02:17 On doit rebondir, on doit faire quelque chose parce que elle est là.
02:22 On ne peut rien faire d'autre.
02:24 On ne peut malheureusement pas guérir cette maladie.
02:26 C'est une maladie pour laquelle il n'y a pas de traitement.
02:28 Et que si on ne bouge pas, nous on a envie de la faire évoluer.
02:32 C'est aussi une maladie dégénérative.
02:35 Donc on a envie d'éviter justement un maximum de régression chez elle et favoriser un maximum de progression.
02:42 Quand les médecins vous disent qu'elle ne marchera jamais,
02:44 je suppose qu'en tant que parent, on a quand même l'espoir qu'à un moment donné, elle puisse marcher.

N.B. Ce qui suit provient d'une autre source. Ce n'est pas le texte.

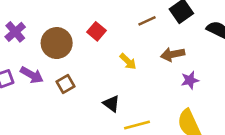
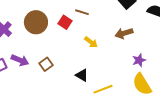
brown line: (147, 21) -> (82, 12), moved, turned 48
brown circle: (57, 43) -> (36, 22), moved
purple star: (190, 80) -> (139, 60), moved

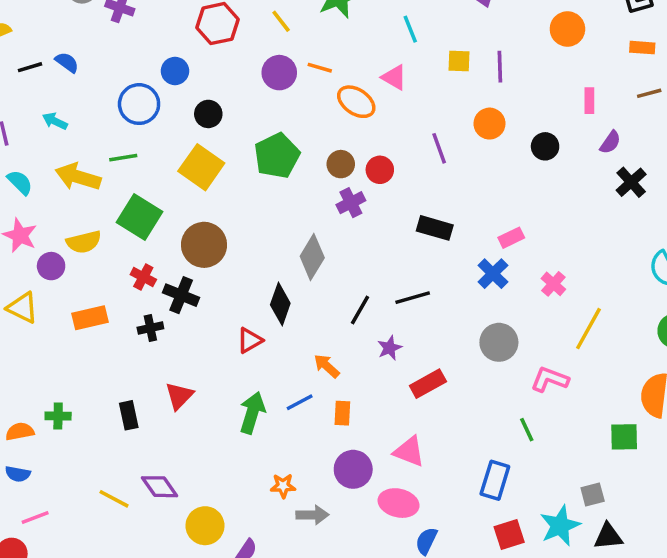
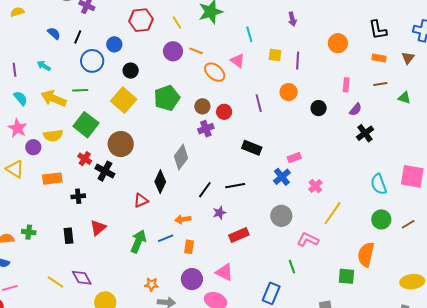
black line: (30, 67) -> (78, 37), moved, turned -56
black cross: (150, 328) -> (78, 196), moved
orange arrow: (327, 366) -> (183, 219), turned -56

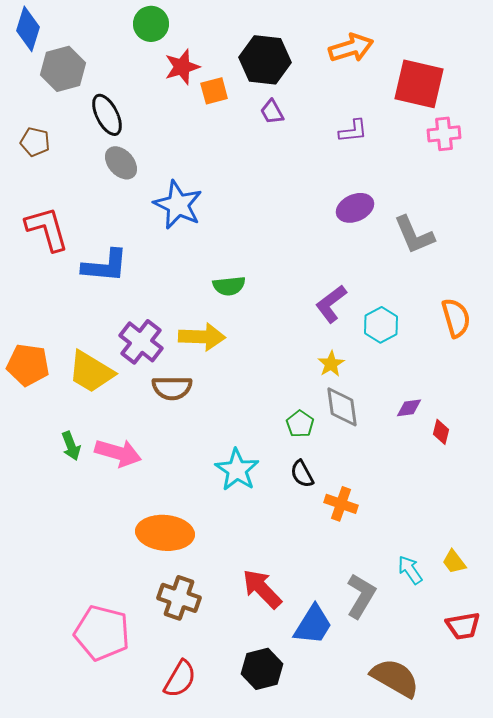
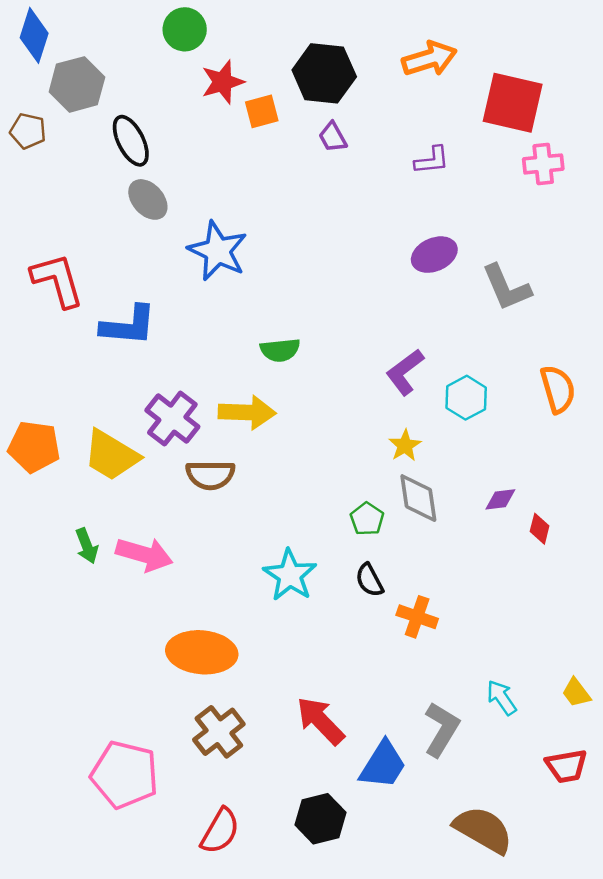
brown pentagon: (35, 142) -> (28, 131), moved
yellow trapezoid: (454, 562) -> (576, 693), moved
brown cross: (179, 598) -> (219, 732), turned 33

02:47 Donc vous mettez des choses en place ?
02:49 Oui, et surtout qu'on fait partie de la composante médicale parce qu'on est infirmiers tous les deux.
02:54 On se base sur des études, etc.
02:57 Et des petites filles atteintes du syndrome de Rett, il y en a qui marchent,
03:01 il y en a qui ne parlent pas, il y en a qui sont alités.
03:05 Il y a différentes atteintes de gravité dans le syndrome de Rett.
03:11 Je pense qu'on pourrait savoir de quel degré est atteinte Camille, mais on ne veut pas.
03:18 On ne veut pas parce qu'ici on est motivé de faire plein de choses pour elle,
03:22 pour essayer justement de la faire progresser.
03:24 Elle n'a jamais marché, elle n'a jamais parlé.
03:26 Camille n'a jamais fait de quatre pattes, elle n'a jamais su s'asseoir seule,
03:30 elle n'a jamais tendu les bras vers nous pour venir à bras, elle n'a jamais pointé.
03:33 Mais Camille comprend tout et Camille communique avec les yeux.
03:37 Camille a un appareillage qui est une tablette à commande oculaire,
03:42 donc imaginez un gros iPad qui est commandé par son regard.
03:46 Son regard est transposé sur l'écran par un point rouge.
03:50 Elle pointe avec ses yeux ce qu'elle veut nous montrer, ce qu'elle veut nous dire.
03:55 C'est un langage qui est très compliqué, c'est un nouveau langage à apprendre,
03:58 aussi bien pour elle que pour nous.
04:00 L'association dépend de dons de personnes privées ou d'entreprises.
04:04 On les en remercie, parce qu'il n'y a pas de petits dons.
04:08 Ça sert justement au projet qu'on a en place.
04:12 On faisait des déplacements en Pologne dans des centres spécialisés en révalidation neuropédiatrique,
04:17 qui ne sont pas pris en charge par la Mutuelle ici en Belgique.
04:20 Nous sommes allés en Espagne, en Portugal, et ici récemment au Chili,
04:26 rencontrer le maître fondateur d'une méthode de kiné très particulière
04:30 qui, chez Camille en tout cas, porte vraiment ses fruits.
04:36 Elle a un meilleur contrôle du tonus du tronc.
04:40 On a remarqué des progrès significatifs chez Camille au niveau du tonus du tronc,
04:45 la posture debout avec aide bien sûr.
04:47 Et elle a fait ses premiers pas, encore une fois, avec aide.
04:51 Tout est relatif, mais pour nous c'est déjà énorme.
04:55 On est vraiment hyper reconnaissant de la générosité des gens
04:58 et c'est vraiment grâce à eux qu'on peut offrir à Camille justement
05:01 ces déplacements à l'étranger pour des soins de kiné,
05:05 des thérapies qui ne sont pas remboursées malheureusement en Belgique.